Enter a third major aspect of ubiquitous computing: software agents, or bots, that root around behind the scenes to find services and generally get things done without bothering humans with the details. Many bots are already on the market, cataloging the Web for Internet portals or tracking customer preferences for e-tailers. But a new generation is at hand. Some bots are specific to individual devices or applications. Others are more like executive assistants-looking for bargains, negotiating deals and rounding up dozens of services into larger, coordinated actions.

Among the first bots to hit the market could be context-aware applications that seek to prevent information overload by filtering e-mail, phone calls and news alerts. Many firms are tackling this problem. At Microsoft, software agents-under-development make these decisions based on such factors as message content, the kinds of communiqus users read first or delete without opening, and the message writer’s relationship with the reader or position in a company organization chart. Agents can then determine whether to interrupt or not by correlating that information-with the help of desktop sensors such as microphones and cameras-with whether the person is on the phone, busy at the keyboard or meeting with someone.
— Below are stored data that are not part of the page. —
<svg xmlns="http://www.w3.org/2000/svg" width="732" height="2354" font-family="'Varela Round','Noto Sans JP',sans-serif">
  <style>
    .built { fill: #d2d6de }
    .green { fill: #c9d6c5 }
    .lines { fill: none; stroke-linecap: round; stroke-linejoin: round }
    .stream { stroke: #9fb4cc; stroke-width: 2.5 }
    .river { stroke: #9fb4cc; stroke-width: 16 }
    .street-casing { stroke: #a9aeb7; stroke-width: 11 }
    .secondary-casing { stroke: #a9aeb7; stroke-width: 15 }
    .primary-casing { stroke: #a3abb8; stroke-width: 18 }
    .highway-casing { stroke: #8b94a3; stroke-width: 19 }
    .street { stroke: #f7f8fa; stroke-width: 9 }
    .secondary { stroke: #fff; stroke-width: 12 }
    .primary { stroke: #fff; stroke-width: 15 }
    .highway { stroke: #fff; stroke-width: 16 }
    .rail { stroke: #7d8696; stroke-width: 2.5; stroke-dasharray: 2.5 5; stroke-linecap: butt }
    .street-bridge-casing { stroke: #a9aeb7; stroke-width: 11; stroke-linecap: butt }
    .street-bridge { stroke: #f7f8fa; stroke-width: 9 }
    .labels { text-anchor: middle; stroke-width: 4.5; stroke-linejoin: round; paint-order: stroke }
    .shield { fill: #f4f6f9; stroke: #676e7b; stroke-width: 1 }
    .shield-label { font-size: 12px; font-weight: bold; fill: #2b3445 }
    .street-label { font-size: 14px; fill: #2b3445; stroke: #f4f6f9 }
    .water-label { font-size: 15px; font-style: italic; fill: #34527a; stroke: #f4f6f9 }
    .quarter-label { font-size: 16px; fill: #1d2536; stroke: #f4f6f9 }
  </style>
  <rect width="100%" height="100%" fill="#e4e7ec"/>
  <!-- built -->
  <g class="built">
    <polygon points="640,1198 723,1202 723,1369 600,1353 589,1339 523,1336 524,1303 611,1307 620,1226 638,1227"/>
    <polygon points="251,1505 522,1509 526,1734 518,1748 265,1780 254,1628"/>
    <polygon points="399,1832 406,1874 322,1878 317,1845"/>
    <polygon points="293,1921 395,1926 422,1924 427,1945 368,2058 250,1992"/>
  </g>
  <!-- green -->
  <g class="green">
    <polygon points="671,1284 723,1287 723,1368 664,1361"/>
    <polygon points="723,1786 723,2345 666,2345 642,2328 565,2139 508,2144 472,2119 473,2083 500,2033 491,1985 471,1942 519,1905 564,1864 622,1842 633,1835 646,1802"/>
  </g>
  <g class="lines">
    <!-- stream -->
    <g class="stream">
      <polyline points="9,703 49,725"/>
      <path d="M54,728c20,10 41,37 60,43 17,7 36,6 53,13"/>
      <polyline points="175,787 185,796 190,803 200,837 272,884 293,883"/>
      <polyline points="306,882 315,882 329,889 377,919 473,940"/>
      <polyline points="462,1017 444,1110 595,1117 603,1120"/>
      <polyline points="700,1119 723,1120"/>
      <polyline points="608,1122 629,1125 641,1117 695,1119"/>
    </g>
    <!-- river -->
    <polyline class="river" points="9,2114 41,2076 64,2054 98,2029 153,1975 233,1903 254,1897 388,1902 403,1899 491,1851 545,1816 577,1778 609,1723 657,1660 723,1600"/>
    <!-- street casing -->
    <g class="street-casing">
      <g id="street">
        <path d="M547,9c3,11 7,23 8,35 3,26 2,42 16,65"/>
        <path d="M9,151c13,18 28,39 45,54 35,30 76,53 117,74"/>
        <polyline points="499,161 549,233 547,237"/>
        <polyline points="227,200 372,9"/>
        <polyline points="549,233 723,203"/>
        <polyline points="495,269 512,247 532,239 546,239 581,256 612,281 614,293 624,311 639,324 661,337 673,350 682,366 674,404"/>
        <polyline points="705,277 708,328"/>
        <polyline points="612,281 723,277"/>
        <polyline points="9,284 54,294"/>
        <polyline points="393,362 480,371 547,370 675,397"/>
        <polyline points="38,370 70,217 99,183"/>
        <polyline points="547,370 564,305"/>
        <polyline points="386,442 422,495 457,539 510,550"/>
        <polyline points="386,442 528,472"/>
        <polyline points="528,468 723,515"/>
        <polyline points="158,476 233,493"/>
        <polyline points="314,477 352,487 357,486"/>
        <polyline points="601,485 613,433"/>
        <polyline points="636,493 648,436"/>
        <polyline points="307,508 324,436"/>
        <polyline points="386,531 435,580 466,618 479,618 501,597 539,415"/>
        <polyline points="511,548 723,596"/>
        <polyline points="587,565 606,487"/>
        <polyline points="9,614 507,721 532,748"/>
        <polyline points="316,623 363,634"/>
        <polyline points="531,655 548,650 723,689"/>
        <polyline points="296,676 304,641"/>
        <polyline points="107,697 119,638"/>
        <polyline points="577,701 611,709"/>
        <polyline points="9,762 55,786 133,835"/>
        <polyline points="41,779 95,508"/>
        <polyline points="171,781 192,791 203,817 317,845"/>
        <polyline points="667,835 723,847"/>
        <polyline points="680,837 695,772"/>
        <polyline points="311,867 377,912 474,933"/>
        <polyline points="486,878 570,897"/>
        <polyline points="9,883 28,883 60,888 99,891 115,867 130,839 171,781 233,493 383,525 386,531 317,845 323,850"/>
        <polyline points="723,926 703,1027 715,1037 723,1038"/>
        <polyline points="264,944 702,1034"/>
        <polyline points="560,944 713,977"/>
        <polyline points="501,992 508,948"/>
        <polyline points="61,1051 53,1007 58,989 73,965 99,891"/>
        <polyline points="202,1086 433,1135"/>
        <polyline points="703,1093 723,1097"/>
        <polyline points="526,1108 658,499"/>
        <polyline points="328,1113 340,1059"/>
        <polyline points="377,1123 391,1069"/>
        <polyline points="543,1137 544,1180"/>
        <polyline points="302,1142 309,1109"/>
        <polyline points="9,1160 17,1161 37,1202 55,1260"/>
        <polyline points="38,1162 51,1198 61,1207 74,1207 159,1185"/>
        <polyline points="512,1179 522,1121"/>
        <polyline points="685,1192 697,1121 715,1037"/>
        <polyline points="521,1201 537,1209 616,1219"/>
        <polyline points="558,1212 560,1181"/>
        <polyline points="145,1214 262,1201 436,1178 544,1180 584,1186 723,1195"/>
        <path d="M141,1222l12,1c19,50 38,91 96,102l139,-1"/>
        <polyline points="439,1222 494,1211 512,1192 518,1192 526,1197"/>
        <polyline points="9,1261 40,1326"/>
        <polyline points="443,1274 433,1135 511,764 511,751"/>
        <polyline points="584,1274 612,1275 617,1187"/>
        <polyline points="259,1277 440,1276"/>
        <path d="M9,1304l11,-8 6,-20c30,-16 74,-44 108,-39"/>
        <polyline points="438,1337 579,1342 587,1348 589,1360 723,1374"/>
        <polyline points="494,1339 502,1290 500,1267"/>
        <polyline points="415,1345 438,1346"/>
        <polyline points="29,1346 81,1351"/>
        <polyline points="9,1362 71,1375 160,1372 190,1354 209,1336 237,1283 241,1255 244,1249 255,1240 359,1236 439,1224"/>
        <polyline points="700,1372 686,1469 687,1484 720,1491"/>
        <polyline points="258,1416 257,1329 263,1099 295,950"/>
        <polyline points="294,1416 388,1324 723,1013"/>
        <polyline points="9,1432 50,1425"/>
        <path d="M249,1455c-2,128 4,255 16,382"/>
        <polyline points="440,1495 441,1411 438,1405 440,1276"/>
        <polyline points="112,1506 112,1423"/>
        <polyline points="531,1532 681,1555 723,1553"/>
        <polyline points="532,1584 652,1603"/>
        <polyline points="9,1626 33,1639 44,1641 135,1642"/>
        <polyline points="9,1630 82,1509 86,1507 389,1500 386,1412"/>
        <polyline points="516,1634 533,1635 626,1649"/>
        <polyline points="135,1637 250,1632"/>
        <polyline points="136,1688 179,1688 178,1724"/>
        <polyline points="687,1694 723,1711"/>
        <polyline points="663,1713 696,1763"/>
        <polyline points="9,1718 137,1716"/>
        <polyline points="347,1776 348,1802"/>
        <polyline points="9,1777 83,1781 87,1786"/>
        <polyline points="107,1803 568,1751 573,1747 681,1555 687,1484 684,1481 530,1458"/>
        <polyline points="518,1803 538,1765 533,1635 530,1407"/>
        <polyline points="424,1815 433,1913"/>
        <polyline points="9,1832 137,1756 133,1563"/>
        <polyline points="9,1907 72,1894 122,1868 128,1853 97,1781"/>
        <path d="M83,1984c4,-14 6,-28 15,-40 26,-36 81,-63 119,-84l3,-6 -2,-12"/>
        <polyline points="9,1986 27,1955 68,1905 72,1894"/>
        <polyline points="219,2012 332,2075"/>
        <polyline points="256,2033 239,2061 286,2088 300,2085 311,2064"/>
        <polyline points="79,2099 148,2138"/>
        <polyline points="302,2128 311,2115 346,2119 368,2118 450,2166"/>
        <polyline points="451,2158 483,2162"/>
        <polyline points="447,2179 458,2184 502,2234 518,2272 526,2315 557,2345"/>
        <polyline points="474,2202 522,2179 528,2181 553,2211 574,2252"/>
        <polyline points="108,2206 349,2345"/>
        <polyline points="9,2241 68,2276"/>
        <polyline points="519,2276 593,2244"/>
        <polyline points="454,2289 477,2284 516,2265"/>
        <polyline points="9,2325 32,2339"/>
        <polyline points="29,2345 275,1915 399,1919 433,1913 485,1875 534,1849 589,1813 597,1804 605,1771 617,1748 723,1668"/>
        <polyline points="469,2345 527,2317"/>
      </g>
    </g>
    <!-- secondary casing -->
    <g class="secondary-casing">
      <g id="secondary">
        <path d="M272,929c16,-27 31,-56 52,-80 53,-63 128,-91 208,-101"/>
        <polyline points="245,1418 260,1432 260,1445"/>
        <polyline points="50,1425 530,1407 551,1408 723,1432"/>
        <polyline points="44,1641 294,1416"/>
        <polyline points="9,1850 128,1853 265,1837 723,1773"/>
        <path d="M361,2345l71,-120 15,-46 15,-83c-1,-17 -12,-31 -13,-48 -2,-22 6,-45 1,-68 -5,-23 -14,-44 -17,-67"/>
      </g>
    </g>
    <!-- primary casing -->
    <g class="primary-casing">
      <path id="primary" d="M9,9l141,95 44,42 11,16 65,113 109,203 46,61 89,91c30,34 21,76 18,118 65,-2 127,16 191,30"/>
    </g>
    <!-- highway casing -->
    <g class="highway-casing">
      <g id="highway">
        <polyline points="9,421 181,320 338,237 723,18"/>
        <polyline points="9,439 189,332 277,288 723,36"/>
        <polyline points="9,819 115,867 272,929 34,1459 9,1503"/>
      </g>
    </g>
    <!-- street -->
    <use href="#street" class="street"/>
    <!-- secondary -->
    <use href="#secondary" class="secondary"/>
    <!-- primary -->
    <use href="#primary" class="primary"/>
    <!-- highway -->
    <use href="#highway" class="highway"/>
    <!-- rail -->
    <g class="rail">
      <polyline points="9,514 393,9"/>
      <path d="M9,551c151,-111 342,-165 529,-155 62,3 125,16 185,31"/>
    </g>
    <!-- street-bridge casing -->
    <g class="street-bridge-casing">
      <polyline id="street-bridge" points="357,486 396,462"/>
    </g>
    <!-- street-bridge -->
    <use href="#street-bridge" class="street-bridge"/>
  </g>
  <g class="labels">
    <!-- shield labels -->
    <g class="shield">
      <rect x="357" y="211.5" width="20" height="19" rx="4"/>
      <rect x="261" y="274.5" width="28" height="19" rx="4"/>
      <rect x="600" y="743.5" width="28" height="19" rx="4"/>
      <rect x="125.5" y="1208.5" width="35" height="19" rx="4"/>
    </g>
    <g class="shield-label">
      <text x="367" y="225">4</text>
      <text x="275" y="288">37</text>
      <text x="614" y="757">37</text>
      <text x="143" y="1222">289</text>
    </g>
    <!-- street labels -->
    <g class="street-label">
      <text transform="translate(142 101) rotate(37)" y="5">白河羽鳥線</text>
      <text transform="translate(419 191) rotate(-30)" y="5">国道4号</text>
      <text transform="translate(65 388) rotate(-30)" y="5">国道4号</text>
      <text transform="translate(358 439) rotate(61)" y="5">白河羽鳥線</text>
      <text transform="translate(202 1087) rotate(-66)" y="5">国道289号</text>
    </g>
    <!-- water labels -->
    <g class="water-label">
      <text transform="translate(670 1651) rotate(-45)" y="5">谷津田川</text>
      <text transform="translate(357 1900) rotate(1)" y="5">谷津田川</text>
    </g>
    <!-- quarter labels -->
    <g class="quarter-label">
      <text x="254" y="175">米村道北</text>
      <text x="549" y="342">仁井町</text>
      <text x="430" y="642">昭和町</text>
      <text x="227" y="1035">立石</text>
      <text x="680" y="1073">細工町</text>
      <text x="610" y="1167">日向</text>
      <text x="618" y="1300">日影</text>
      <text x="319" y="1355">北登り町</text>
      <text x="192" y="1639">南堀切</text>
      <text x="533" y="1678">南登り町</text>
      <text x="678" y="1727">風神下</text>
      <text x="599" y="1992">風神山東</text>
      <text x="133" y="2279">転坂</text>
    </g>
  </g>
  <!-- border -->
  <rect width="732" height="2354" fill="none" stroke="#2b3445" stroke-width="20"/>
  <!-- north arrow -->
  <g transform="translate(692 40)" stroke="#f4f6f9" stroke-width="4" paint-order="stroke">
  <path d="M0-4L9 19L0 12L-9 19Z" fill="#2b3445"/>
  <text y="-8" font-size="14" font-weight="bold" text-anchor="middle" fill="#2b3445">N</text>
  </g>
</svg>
If the person is out, the agents can even decide whether to track him or her down via pager or cell phone.

Even this, though, is merely an appetizer for an idea, still without concrete embodiment, which SRI calls the “digital companion.” Much like Microsoft’s statistically based filters, it envisions agents that adapt to human needs-only on a much larger scale, as the OAA facilitator idea is extended to include personalized agents that will stay with people for years or even decades. Just as a good secretary learns a boss’s preferences and even comes to anticipate his or her needs, so will a digital companion serve its human masters.
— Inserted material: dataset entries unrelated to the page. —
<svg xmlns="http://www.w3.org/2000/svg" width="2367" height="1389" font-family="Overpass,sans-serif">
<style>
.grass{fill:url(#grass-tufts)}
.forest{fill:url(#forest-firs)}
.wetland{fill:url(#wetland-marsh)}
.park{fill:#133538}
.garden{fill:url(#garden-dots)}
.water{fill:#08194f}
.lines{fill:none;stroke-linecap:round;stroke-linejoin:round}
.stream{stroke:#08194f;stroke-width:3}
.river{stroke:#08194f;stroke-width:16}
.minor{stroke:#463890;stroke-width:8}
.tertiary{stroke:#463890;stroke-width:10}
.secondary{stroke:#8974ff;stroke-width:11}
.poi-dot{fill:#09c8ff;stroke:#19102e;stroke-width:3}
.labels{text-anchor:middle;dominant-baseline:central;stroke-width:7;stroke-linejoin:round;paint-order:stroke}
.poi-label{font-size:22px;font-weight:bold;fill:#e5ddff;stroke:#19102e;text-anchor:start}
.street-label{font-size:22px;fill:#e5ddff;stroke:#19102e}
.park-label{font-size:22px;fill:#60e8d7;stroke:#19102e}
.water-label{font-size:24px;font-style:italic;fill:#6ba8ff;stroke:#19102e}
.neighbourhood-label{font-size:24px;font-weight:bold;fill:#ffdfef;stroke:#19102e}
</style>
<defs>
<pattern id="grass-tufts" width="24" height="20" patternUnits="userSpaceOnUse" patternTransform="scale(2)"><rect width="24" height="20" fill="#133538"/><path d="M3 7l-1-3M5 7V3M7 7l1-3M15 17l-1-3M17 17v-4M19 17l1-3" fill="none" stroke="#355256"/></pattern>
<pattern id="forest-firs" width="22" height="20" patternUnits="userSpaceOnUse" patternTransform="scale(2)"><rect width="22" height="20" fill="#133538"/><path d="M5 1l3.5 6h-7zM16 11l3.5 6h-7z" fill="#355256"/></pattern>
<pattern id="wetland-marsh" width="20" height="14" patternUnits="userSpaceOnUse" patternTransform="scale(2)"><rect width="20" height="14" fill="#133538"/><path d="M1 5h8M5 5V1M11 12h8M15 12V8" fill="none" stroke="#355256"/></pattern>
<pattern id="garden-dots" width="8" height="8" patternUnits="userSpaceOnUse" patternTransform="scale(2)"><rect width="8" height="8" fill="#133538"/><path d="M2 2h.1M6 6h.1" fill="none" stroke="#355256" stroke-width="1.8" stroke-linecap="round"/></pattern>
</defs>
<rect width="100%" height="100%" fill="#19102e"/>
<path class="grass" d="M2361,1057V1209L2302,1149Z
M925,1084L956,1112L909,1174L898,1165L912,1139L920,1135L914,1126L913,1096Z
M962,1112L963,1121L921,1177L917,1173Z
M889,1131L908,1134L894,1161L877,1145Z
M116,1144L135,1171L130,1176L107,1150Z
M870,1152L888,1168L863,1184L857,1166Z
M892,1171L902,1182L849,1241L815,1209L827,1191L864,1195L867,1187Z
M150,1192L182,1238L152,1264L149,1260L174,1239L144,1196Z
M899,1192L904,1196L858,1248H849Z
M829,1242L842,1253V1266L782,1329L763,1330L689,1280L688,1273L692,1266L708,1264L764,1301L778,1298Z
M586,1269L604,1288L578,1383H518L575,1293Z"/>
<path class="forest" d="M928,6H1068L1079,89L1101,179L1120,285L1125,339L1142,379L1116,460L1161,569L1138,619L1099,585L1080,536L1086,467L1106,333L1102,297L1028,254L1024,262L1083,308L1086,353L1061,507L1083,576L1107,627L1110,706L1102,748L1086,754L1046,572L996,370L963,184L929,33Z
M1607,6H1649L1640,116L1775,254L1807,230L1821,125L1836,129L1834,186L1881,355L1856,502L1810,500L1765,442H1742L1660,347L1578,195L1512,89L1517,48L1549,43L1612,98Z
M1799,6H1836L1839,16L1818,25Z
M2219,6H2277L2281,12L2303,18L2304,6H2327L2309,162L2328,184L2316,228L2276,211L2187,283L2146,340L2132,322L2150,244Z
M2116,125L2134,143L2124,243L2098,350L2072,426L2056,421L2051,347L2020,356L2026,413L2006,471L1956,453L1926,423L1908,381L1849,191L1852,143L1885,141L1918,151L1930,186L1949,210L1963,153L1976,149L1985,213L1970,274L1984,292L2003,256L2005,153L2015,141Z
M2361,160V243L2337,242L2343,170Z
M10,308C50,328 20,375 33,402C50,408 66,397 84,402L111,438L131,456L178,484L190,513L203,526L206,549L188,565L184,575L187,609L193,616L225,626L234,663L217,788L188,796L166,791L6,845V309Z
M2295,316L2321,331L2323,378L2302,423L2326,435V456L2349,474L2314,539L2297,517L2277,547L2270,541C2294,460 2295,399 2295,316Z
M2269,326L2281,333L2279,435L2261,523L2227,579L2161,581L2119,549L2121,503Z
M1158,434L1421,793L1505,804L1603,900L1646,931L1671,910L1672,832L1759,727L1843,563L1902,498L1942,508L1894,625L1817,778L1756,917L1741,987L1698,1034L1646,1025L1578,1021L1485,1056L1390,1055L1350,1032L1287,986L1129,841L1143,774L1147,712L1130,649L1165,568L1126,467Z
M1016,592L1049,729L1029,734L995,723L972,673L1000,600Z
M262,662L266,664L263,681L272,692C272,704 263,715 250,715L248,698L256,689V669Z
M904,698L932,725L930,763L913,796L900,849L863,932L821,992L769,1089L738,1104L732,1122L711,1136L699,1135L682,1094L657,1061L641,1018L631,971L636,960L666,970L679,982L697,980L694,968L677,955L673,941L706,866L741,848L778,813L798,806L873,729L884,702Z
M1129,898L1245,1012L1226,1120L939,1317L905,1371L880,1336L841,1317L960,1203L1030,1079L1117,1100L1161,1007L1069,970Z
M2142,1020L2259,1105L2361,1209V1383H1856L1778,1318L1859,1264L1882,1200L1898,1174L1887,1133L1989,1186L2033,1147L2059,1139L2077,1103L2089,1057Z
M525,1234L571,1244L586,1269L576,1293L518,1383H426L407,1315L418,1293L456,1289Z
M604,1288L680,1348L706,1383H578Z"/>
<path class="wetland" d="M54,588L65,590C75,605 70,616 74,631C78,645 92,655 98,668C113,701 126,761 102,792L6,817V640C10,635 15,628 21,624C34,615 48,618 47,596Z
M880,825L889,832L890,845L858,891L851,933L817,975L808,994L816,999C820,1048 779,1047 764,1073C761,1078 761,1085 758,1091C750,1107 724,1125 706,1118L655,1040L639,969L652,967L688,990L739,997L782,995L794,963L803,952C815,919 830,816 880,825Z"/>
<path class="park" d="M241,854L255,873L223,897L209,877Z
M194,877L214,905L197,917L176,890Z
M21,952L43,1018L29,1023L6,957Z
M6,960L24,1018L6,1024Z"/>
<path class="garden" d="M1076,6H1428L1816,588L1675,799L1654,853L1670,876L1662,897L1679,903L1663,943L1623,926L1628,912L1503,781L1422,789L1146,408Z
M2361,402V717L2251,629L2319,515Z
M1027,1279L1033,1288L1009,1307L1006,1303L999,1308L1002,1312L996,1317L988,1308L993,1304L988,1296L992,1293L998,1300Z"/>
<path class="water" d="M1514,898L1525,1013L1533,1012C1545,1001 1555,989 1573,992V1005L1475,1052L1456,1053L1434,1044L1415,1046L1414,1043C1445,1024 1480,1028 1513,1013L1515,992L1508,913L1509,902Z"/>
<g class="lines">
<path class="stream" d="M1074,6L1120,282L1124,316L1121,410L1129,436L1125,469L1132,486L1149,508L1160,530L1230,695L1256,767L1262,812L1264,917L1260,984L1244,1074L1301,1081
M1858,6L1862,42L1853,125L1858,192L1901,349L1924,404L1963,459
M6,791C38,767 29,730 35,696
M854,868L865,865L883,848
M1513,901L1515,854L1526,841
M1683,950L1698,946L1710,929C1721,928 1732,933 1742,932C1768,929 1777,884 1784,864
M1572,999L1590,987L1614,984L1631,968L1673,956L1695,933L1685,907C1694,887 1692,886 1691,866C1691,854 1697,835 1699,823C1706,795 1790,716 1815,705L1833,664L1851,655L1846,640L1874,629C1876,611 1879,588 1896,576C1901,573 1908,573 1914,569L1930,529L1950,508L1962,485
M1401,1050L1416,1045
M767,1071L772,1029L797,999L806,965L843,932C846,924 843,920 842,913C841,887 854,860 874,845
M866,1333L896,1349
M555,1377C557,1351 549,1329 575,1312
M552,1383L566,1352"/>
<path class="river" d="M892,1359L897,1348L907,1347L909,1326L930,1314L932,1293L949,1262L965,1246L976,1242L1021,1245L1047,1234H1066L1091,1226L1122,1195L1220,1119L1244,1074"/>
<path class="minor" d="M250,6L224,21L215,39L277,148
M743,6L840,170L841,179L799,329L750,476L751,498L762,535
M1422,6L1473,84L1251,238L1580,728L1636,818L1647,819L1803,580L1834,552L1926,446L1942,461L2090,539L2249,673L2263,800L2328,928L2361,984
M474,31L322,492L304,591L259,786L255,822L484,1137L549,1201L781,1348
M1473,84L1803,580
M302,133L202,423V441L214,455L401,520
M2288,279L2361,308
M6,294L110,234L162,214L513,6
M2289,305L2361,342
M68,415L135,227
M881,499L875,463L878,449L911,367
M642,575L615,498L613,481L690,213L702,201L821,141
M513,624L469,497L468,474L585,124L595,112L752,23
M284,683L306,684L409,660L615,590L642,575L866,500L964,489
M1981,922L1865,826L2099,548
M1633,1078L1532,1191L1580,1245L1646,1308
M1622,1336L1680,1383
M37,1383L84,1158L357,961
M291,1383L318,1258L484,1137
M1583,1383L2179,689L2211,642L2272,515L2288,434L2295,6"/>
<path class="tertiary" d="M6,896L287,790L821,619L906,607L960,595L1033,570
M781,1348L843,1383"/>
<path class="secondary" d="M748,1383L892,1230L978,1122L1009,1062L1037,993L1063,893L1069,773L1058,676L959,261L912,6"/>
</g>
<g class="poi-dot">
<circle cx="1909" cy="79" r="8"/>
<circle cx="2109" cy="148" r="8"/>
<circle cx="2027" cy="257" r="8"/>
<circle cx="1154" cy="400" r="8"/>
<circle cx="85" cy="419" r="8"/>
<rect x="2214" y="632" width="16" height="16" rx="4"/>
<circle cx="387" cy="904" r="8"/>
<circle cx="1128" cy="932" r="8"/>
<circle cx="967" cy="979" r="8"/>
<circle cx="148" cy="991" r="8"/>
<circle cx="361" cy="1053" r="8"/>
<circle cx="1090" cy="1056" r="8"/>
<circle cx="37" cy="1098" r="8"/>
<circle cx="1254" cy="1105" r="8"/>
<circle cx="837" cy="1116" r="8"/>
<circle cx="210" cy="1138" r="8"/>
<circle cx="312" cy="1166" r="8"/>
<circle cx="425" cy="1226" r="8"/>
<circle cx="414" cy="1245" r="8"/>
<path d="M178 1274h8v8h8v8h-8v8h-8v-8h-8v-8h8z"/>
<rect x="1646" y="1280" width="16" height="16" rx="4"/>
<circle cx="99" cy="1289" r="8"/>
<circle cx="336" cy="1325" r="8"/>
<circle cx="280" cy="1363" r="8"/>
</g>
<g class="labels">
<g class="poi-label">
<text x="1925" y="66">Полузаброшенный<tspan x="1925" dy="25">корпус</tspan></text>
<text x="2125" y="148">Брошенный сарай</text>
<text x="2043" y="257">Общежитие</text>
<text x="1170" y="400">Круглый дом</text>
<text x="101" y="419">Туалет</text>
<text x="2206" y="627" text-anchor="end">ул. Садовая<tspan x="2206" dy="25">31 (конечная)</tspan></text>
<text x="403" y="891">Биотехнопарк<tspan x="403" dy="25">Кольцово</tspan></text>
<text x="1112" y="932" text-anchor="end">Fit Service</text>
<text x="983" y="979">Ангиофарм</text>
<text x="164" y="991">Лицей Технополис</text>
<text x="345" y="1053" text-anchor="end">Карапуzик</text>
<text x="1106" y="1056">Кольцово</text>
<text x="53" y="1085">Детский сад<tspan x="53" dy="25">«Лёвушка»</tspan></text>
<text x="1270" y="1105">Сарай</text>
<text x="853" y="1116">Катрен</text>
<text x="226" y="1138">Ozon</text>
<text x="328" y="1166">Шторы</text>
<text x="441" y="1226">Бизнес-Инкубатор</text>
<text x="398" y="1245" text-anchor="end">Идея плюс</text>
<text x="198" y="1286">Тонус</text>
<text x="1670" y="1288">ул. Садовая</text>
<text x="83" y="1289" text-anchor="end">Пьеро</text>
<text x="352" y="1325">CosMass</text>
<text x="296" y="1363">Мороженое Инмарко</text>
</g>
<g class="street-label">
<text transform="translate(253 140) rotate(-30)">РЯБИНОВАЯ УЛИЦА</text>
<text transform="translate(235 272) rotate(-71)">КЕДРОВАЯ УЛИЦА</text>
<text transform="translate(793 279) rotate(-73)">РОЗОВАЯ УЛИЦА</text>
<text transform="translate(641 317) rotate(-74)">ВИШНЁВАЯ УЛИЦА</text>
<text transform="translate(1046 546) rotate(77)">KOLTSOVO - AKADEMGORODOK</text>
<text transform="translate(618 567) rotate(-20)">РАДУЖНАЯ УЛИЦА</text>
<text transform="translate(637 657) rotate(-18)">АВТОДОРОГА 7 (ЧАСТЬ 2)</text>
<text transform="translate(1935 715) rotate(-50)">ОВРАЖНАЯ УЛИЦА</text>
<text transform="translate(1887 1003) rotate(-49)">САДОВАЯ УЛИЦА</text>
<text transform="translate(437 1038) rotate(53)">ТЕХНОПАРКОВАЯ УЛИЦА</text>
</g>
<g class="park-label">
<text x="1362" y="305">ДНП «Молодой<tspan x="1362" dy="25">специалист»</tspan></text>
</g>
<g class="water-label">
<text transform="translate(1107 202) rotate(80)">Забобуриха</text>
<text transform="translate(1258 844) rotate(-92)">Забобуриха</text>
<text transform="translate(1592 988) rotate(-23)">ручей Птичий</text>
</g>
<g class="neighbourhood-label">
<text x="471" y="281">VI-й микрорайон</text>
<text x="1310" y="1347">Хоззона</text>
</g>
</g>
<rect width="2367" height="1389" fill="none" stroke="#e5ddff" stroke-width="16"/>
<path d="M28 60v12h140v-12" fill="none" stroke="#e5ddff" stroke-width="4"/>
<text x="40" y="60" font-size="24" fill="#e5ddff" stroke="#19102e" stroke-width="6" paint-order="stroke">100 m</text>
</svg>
“Think of it as a PDA (personal digital assistant) on steroids,” relates SRI’s Mark. “It is your assistant, it is your broker to this set of services and devices available in the network.” Your companion, he says, will authenticate your identity and pay your bills. It will make travel arrangements based on your preferences–and will even see to it that the rental car’s radio is set to your desires. Can’t remember the wine you drank at a restaurant last week? Just ask your companion: It will reference your bills and maybe the restaurant’s wine list to find out. In short, says Mark, a digital companion will be a person’s “universal remote for the world.”

The ubiquitous-computing vision remains in many senses just that: a vision. Beyond the immense technological challenges of building a public utility infrastructure and creating digital companions loom mind-staggering issues that run from programming for the networked world to real fears of Big Brother-like invasions of privacy. Jeffrey Kephart, who heads the Agents and Emerging Phenomena group at IBM’s Thomas J. Watson Research Center in Hawthorne, N.Y., even foresees the billions of agents that will soon be out there setting prices, bidding and making purchasing decisions as an economic wild card with potentially immense ramifications. “What we’re talking about is the introduction into the economy of a new economic species,” he says. “Heretofore we’ve only had humans.” He’s working to model and study the dynamics of such a system-and divine ways to avoid price wars and generally help prevent things from getting out of control.

No one yet knows the solution to such puzzles-nor are the answers even evident in today’s mishmash of efforts. All of which means that truly ubiquitous computing could still be decades off.

Steadily, though, the major pieces seem to be coming together, giving rise to a view among some in the industry that the new day is at hand. SRI’s Mark is one such optimist. So, too, is Jim Waldo, chief engineer of Sun’s Jini effort, which, by removing many of the barriers that exist between systems based on different operating systems and languages, marks a big step toward the dream.

“My feeling about the whole ubiquitous computing thing is it’s getting to the point of almost being a supersaturated solution-and at some point, the crystal’s going to form. And when it does, it’s going to happen really fast,” Waldo asserts. “There’s going to be lots of this base work. It’s going to be going nowhere-and all of a sudden it’s just going to be there.”